Ela gritava alto, pedindo socorro. Veio outro tapa, até Juliana tirar rapidamente do cós da calça o discreto canivete, cuja a lâmina espelhava toda insegurança e medo. Juliana sempre saía com tal arma, mas rezava para nunca usá-la em ninguém. Todavia naquela ocasião, diante daquela agressão e dos incontáveis tapas no rosto, o belo rosto de traços finos e lábios grossos, ela não hesitou.

Quando trêmula investiu contra a barriga do franzino delinquente, que aparentava ter apenas 20 anos, .Jerônimo, de súbito, se afastou temendo pela própria vida.

A mulher gritava, era uma cena terrível. O viciado se fora, restava um menino, Gustavo, agora banhado de sangue jogado no chão frio.

Jerônimo corria em direção ao nada em fuga. Juliana grita, dessa vez de horror pelo que fez. O sangue a nauseou. A vida invertia os papéis, de vítima para vilã.

- Alguém chama um médico pelo amor de Deus! Suplicava.

Juliana, paralisada, assistia a cena como se não fosse parte dela. Havia sangue em suas mãos. Como em toda a sua vida, a tragédia a seguia.

O garoto agonizando ao seus pés, de mãos sujas buscando no vácuo do espaço outra chance, com estômago perfurado por ela.

O centro da cidade exatamente naquele local parecia adormecido. Não havia médicos, polícia, apenas ela, um ferudo e um crime.

Juliana sabia que poderia ser presa. A vida lhe veio como em filme. De repente, era criança rindo das piadas do pai. Antes da doença, a vida era maravilhosa, ainda que Chicão (apelido carinhoso) fosse um pai ausente, no entanto quando ele estava em casa trazia consigo toda alegria e maravilhas do mundo.

A mãe e ela sempre de olhos na janela a espreitar por ele, com ouvidos atentos, pois o homem anunciava a chegada buzinando. Aquele barulho alto que danificava a audição, afastava as sombras, as saudades, o buzinar daquele caminhão velho trazia de volta à vida às duas.
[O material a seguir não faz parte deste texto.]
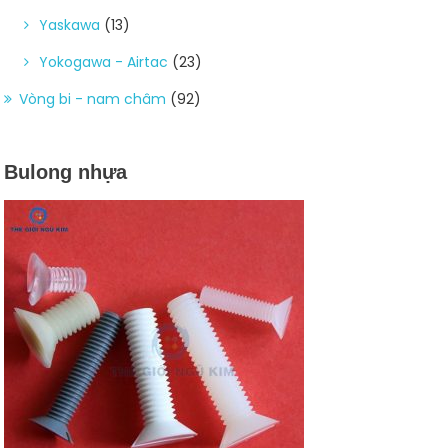
Yaskawa
(13)
Yokogawa - Airtac
(23)
Vòng bi - nam châm
(92)
Bulong nhựa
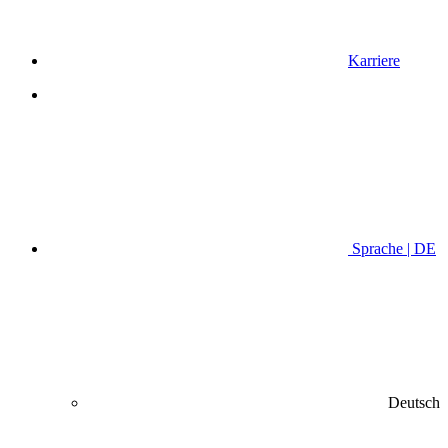
Karriere
Sprache | DE
Deutsch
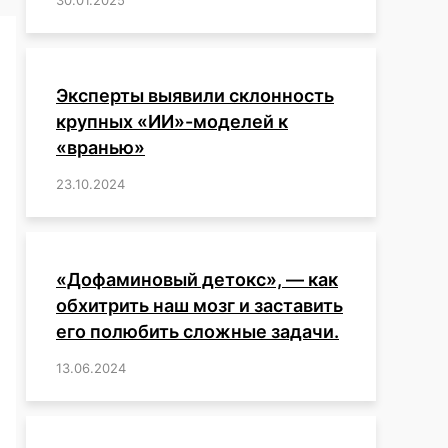
Эксперты выявили склонность
крупных «ИИ»-моделей к
«вранью»
23.10.2024
/
,
,
,
,
,
,
,
,
,
,
,
,
«Дофаминовый детокс», — как
обхитрить наш мозг и заставить
его полюбить сложные задачи.
13.06.2024
/
,
,
,
,
,
,
,
,
,
,
,
,
,
,
,
,
,
,
,
,
,
,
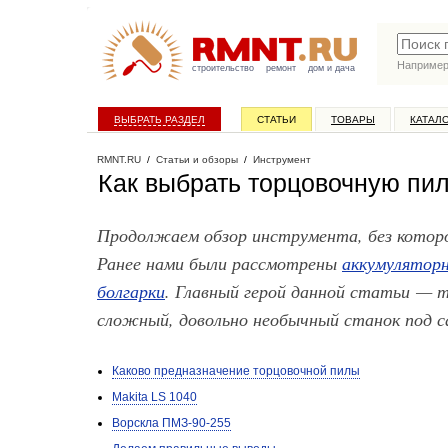
Наприме
строительство
ремонт
дом и дача
ВЫБРАТЬ РАЗДЕЛ
СТАТЬИ
ТОВАРЫ
КАТАЛ
RMNT.RU
/
Статьи и обзоры
/
Инструмент
Как выбрать торцовочную пи
Продолжаем обзор инструмента, без которо
Ранее нами были рассмотрены
аккумулятор
болгарки
. Главный герой данной статьи — 
сложный, довольно необычный станок под с
Каково предназначение торцовочной пилы
Makita LS 1040
Ворскла ПМЗ-90-255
Recordou tudo diante de Gustavo que sangrava imóvel. Dois minutos convertidos em eternidade, o garoto se contorcia de dor, ela parada como estátua de cera a derreter-se.

Irene, a mãe, lhe veio em mente juntamente com o falecido Oscar. Não havia sentido pensar nessas coisas agora, entretanto estar ali no coração da morte outra vez, depois da perda de Oscar, e da quase morte do pai. Sentiu-se num resgate num assalto, parecia a própria omissão de socorro.
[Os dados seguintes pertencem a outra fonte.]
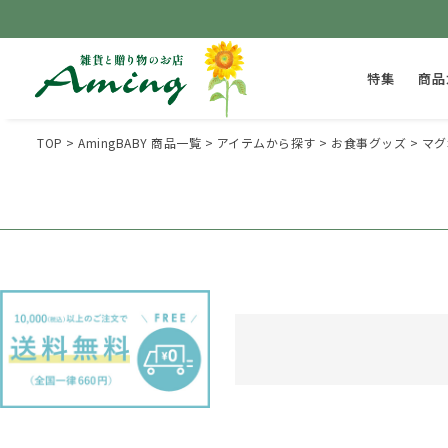
特集
商品
TOP
AmingBABY 商品一覧
アイテムから探す
お食事グッズ
マグ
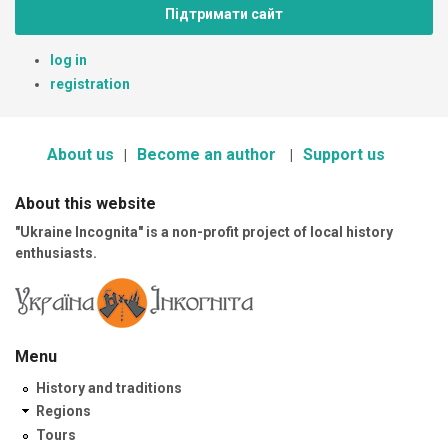
Підтримати сайт
log in
registration
About us
Become an author
Support us
About this website
"Ukraine Incognita" is a non-profit project of local history
enthusiasts.
Menu
History and traditions
Regions
Tours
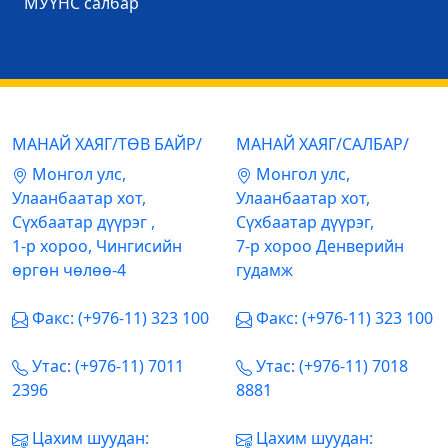
МУҮНС салбар
МАНАЙ ХАЯГ/ТӨВ БАЙР/
МАНАЙ ХАЯГ/САЛБАР/
Mонгол улс,
Mонгол улс,
Улаанбаатар хот,
Улаанбаатар хот,
Сүхбаатар дүүрэг ,
Сүхбаатар дүүрэг,
1-р хороо, Чингисийн
7-р хороо Денверийн
өргөн чөлөө-4
гудамж
Факс: (+976-11) 323 100
Факс: (+976-11) 323 100
Утас: (+976-11) 7011
Утас: (+976-11) 7018
2396
8881
Цахим шуудан:
Цахим шуудан:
O garoto silenciou, o sangue jorrava como torneira aberta e deságuava no bueiro do esgoto próximo a parada de ônibus, onde o roubo foi anunciado.
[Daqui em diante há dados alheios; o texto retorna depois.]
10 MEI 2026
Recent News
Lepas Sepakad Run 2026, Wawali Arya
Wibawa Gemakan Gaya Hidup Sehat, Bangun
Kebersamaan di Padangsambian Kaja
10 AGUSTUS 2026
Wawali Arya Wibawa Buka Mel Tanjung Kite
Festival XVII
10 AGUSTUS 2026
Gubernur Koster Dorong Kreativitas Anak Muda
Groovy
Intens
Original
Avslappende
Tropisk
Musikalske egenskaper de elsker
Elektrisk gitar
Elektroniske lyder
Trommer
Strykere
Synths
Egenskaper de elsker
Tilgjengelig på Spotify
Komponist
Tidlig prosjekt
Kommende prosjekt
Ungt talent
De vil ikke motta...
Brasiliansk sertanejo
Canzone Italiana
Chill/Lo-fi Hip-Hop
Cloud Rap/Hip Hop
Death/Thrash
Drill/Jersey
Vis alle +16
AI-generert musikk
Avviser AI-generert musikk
Juliana se levantou, abriu a bolsa, tirou o rolo de papel higiênico, limpou o sangue do estranho das mão. Enxugou as lágrimas, sem olhar para atrás, seguiu em direção contrária para qualquer lugar longe daquela maldita parada de ônibus.

No silêncio de uma noite cúmplice e seja, morria o homem, enquanto nascia uma mulher.

Juliana não olhou para trás e como diriam os Romanos: sorte foi lançada. O que nasce em Vegas, morre em Vegas.

No hospital, Nazaré pressentia a recaída de Jerônimo. Tiffany se negava a rever o marido de sua amiga ao mundo das trevas. Para Nazaré o que importava era um menino magro que dormia na UTI e pelo qual, ela, mulher suja, esfarrapada, cheia de piolhos, daria mil vidas por ele se mil vidas tivesse.

Nazaré não tinha mil vidas, mas tinha a fé e a luz dos olhos do Dr. Martim mantinham acesa aquela fé.